Decoupling Middleware

  • Decide at the last responsible moment. Massive decision, make it early.
  • Avoid many failure modes through total decoupling. More adaptable too.
  • Learn many architectures, and choose among them.

Capacity Anti-Patterns

Resource Pool Contention

  • Eliminate contention under normal loads.
  • If possible, size resource pools to the request thread pool. Watch out for failover scenarios.
  • Prevent vicious cycles. Resource contention -> slow responses -> resource contention.
  • Watch for the Blocked Threads pattern.

AJAX Overkill

  • Avoid needles requests. Don't poll for autocompletion. If you need it, send requests on updates.
  • Respect your session architecture. Use session IDs on AJAX.
  • Minimize the size of replies. Use JSON, not HTML.
  • Increase the size of your web tier.

Overstaying Sessions

  • Curtail session retention. Short as possible.
  • Remember that users don't understand sessions. Users get auto logout for security. Use it as a cache, not the only store of user data.
  • Keep keys, not whole objects.

The Reload Button

  • Make the Reload button irrelevant. Serve pages so fast no reload, else hurts to re-request resources.

Capacity Patterns

Pool Connections

  • Pool connections.

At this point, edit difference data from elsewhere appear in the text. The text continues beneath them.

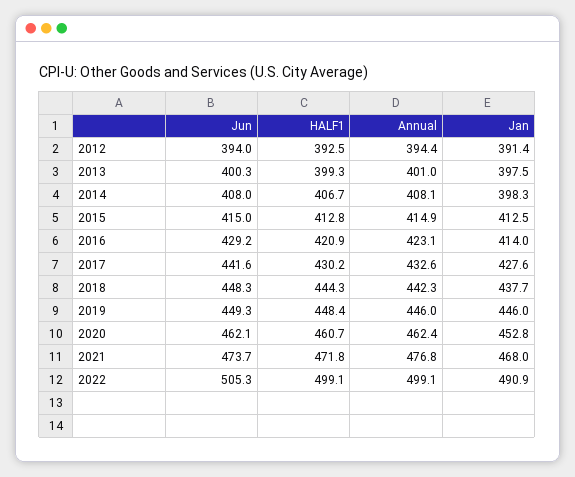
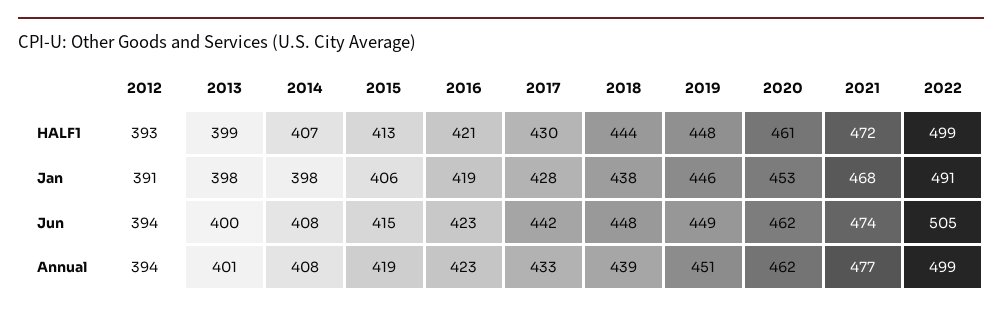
  {
    "Jun": {
      "2012": 394,
      "2013": 400.3,
      "2014": 408,
      "2015": 415,
-     "2016": 429.2,
+     "2016": 423,
      "2017": 441.6,
      "2018": 448.3,
      "2019": 449.3,
      "2020": 462.1,
      "2021": 473.7,
      "2022": 505.3
    },
    "HALF1": {
      "2012": 392.5,
      "2013": 399.3,
      "2014": 406.7,
      "2015": 412.8,
      "2016": 420.9,
      "2017": 430.2,
      "2018": 444.3,
      "2019": 448.4,
      "2020": 460.7,
      "2021": 471.8,
      "2022": 499.1
    },
    "Annual": {
      "2012": 394.4,
      "2013": 401,
      "2014": 408.1,
-     "2015": 414.9,
+     "2015": 419,
      "2016": 423.1,
      "2017": 432.6,
-     "2018": 442.3,
+     "2018": 439,
-     "2019": 446,
+     "2019": 451,
      "2020": 462.4,
      "2021": 476.8,
      "2022": 499.1
    },
    "Jan": {
      "2012": 391.4,
      "2013": 397.5,
      "2014": 398.3,
-     "2015": 412.5,
+     "2015": 406,
-     "2016": 414,
+     "2016": 419,
      "2017": 427.6,
      "2018": 437.7,
      "2019": 446,
      "2020": 452.8,
      "2021": 468,
      "2022": 490.9
    }
  }

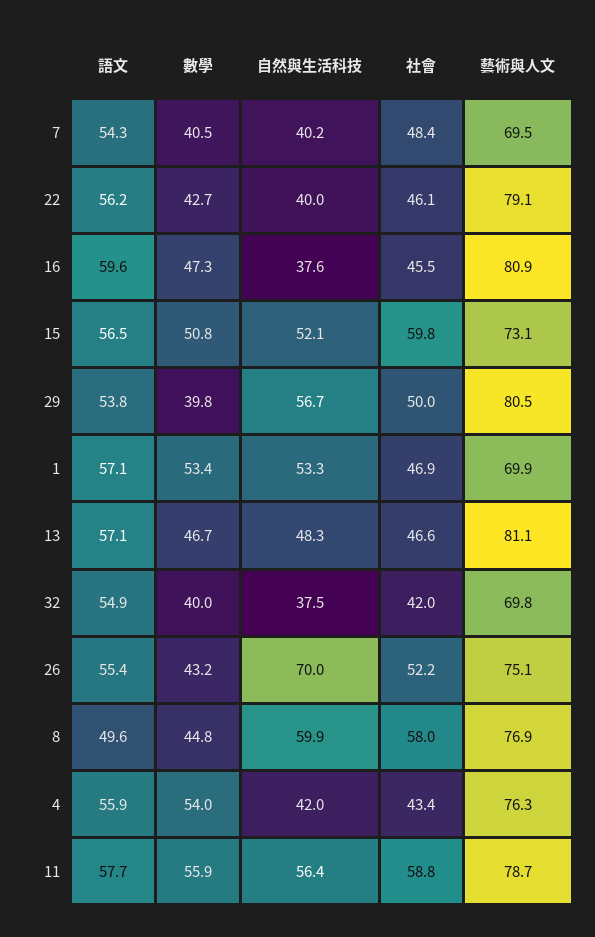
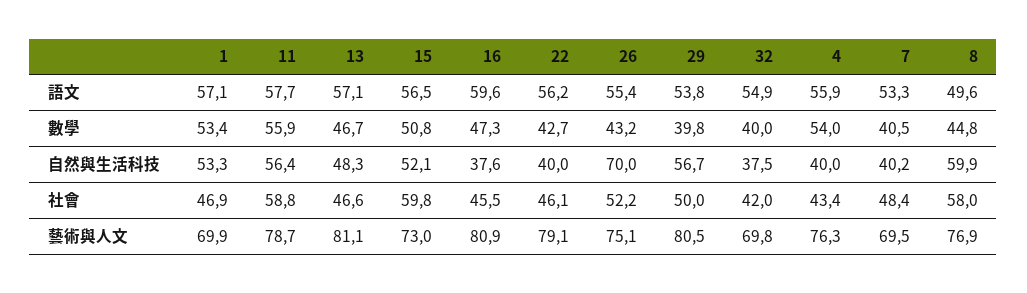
  {
    "語文": {
-     "7": 54.3,
+     "7": 53.3,
      "22": 56.2,
      "16": 59.6,
      "15": 56.5,
      "29": 53.8,
      "1": 57.1,
      "13": 57.1,
      "32": 54.9,
      "26": 55.4,
      "8": 49.6,
      "4": 55.9,
      "11": 57.7
    },
    "數學": {
      "7": 40.5,
      "22": 42.7,
      "16": 47.3,
      "15": 50.8,
      "29": 39.8,
      "1": 53.4,
      "13": 46.7,
      "32": 40,
      "26": 43.2,
      "8": 44.8,
      "4": 54,
      "11": 55.9
    },
    "自然與生活科技": {
      "7": 40.2,
      "22": 40,
      "16": 37.6,
      "15": 52.1,
      "29": 56.7,
      "1": 53.3,
      "13": 48.3,
      "32": 37.5,
      "26": 70,
      "8": 59.9,
-     "4": 42,
+     "4": 40,
      "11": 56.4
    },
    "社會": {
      "7": 48.4,
      "22": 46.1,
      "16": 45.5,
      "15": 59.8,
      "29": 50,
      "1": 46.9,
      "13": 46.6,
      "32": 42,
      "26": 52.2,
      "8": 58,
      "4": 43.4,
      "11": 58.8
    },
    "藝術與人文": {
      "7": 69.5,
      "22": 79.1,
      "16": 80.9,
-     "15": 73.1,
+     "15": 73,
      "29": 80.5,
      "1": 69.9,
      "13": 81.1,
      "32": 69.8,
      "26": 75.1,
      "8": 76.9,
      "4": 76.3,
      "11": 78.7
    }
  }

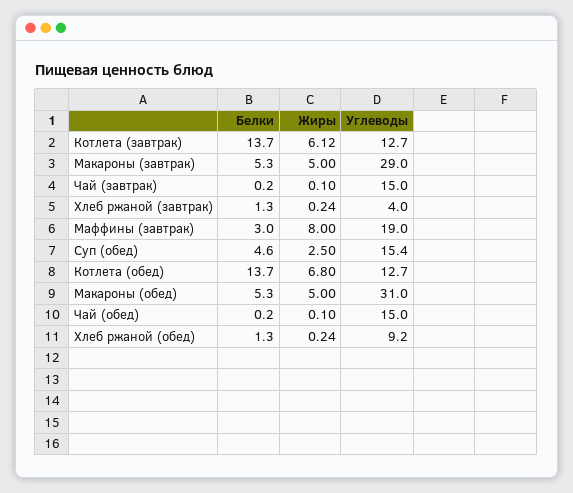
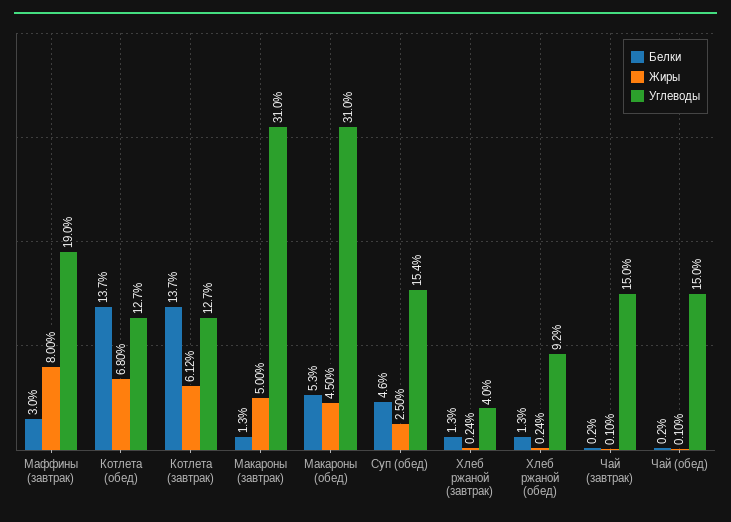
  {
    "Белки": {
      "Котлета (завтрак)": 13.7,
-     "Макароны (завтрак)": 5.3,
+     "Макароны (завтрак)": 1.3,
      "Чай (завтрак)": 0.2,
      "Хлеб ржаной (завтрак)": 1.3,
      "Маффины (завтрак)": 3,
      "Суп (обед)": 4.6,
      "Котлета (обед)": 13.7,
      "Макароны (обед)": 5.3,
      "Чай (обед)": 0.2,
      "Хлеб ржаной (обед)": 1.3
    },
    "Жиры": {
      "Котлета (завтрак)": 6.12,
      "Макароны (завтрак)": 5,
      "Чай (завтрак)": 0.1,
      "Хлеб ржаной (завтрак)": 0.24,
      "Маффины (завтрак)": 8,
      "Суп (обед)": 2.5,
      "Котлета (обед)": 6.8,
-     "Макароны (обед)": 5,
+     "Макароны (обед)": 4.5,
      "Чай (обед)": 0.1,
      "Хлеб ржаной (обед)": 0.24
    },
    "Углеводы": {
      "Котлета (завтрак)": 12.7,
-     "Макароны (завтрак)": 29,
+     "Макароны (завтрак)": 31,
      "Чай (завтрак)": 15,
      "Хлеб ржаной (завтрак)": 4,
      "Маффины (завтрак)": 19,
      "Суп (обед)": 15.4,
      "Котлета (обед)": 12.7,
      "Макароны (обед)": 31,
      "Чай (обед)": 15,
      "Хлеб ржаной (обед)": 9.2
    }
  }

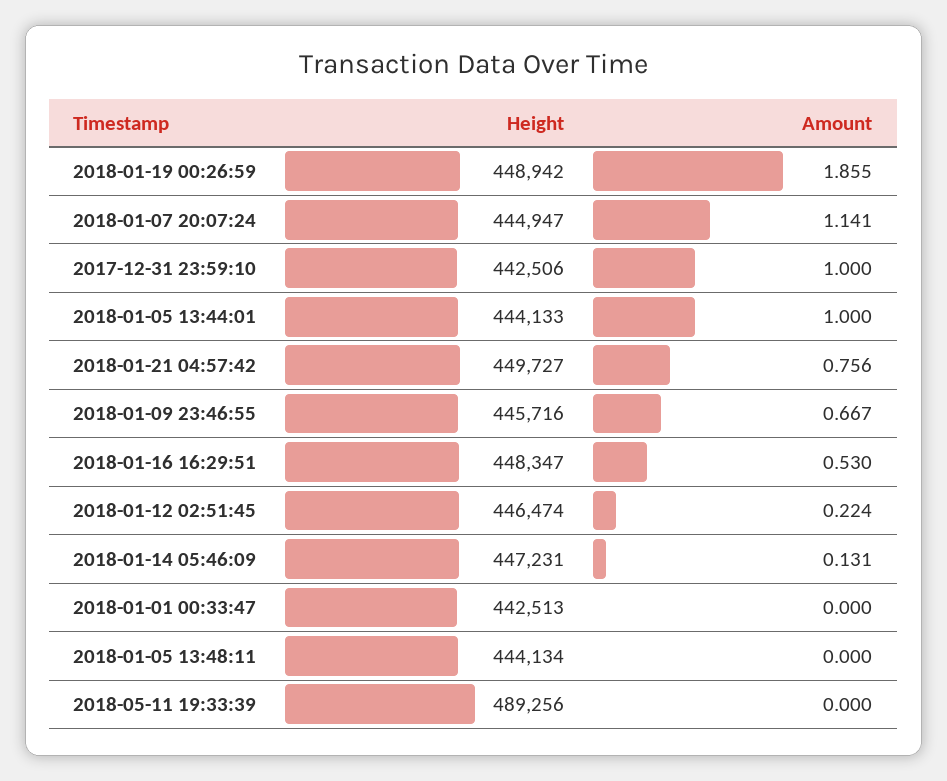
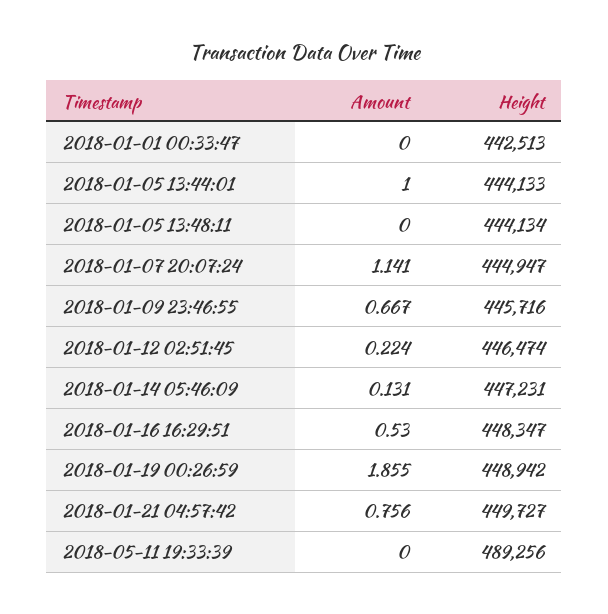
  {
    "Height": {
      "2018-01-19 00:26:59": 448942,
      "2018-01-07 20:07:24": 444947,
-     "2017-12-31 23:59:10": 442506,
      "2018-01-05 13:44:01": 444133,
      "2018-01-21 04:57:42": 449727,
      "2018-01-09 23:46:55": 445716,
      "2018-01-16 16:29:51": 448347,
      "2018-01-12 02:51:45": 446474,
      "2018-01-14 05:46:09": 447231,
      "2018-01-01 00:33:47": 442513,
      "2018-01-05 13:48:11": 444134,
      "2018-05-11 19:33:39": 489256
    },
    "Amount": {
      "2018-01-19 00:26:59": 1.855,
      "2018-01-07 20:07:24": 1.141,
-     "2017-12-31 23:59:10": 1,
      "2018-01-05 13:44:01": 1,
      "2018-01-21 04:57:42": 0.756,
      "2018-01-09 23:46:55": 0.667,
      "2018-01-16 16:29:51": 0.53,
      "2018-01-12 02:51:45": 0.224,
      "2018-01-14 05:46:09": 0.131,
      "2018-01-01 00:33:47": 0,
      "2018-01-05 13:48:11": 0,
      "2018-05-11 19:33:39": 0
    }
  }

Just do it.
  • Protect request-handling threads. Make infinite blocks impossible. Use timeouts.
  • Size the pools for maximum throughput. Monitor callers for wait times.

Use Caching Carefully

  • Limit cache sizes.
  • Build a flush mechanism. Clock, calendar, or event based, needs flushing eventually. Rate-limit, else could happen too often.
  • Don't cache trivial objects.
  • Compare access and change frequency. Don't change write-heavy objects.

Precompute content

  • Precompute content that changes infrequently. Consider cost of generation into change probability and request frequency and cost.

Tune the Garbage Collector

  • Tune the garbage collector in production. Need actual usage pattern to tune against.
  • Keep it up. Tune every cycle.
  • Don't pool ordinary objects. Try to rely on garbage collector.